The industry lobby – primarily the North American Electric Reliability Corporation (NERC), a nonprofit trade association that lobbies to assure the reliability of the power system, and Edison Electric Institute (EEI), the industry funded lobby/think tank association that represents all U.S. investor-owned electric companies – portrays the grid situation as stable. Scott Aaronson, senior director of national security for EEI, said the nature of identifying what constitutes a threat is subjective and that no cyber attack has ever led to a power outage.
By that logic, the industry can regulate it’s own safety standards despite glaring conflicts of interest that do not exist in the safety regulation of the transportation or agricultural sectors.
Aaronson wants the industry to retain control of electrical grid safety standards and argues that the system is working since no major power outages have occurred after so many attacks.
Beyond EEI, NERC creates standards for the industry while FERC proposes standards and can approve or disapprove them. Therefore, the industry’s trade association is the one setting the rules; the Congressional Research Service described this relationship as “a conflict of interest.”
While the number of grid attacks has increased the past few years, NERC’s enforcement actions against utilities for not following critical infrastructure protection guidelines decreased by 30% from 2013 to 2014. The trade association also issued over $1 million less in penalties for related infractions. NERC president and CEO Gerry Cauley indicates that Fewer penalties may indicate greater adherence to the rules. It is more likely that they indicate weaker enforcement. The process is not open to public scrutiny.
DHS has shown concern over private utilities’ control of grid enforcement. Suzanne Spaulding, Under Secretary for National Protection & Programs Directorate, notes that private utilities control most of America’s critical infrastructure and that the government has very little authority or oversight over the grid.
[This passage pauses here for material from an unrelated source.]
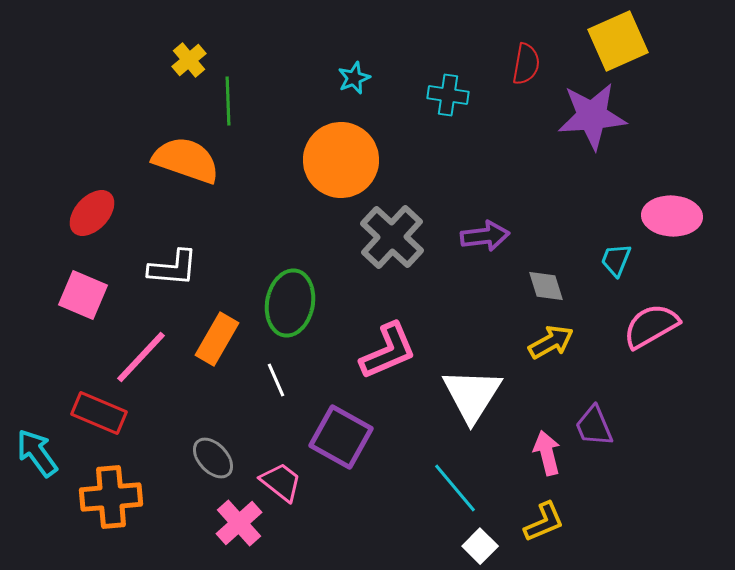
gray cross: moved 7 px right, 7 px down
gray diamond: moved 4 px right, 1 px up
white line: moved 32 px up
The electric grid is vulnerable with attacks increasing each year, leaving critical infrastructure potentially open to harm. A successful attack on the grid could have unprecedented consequences, leaving large portions of the U.S. in the dark. The USA Today research suggests that the most fundamental roadblock to hardening the nation’s electrical grid from catastrophic failure is resistance from the privately owned utility lobby.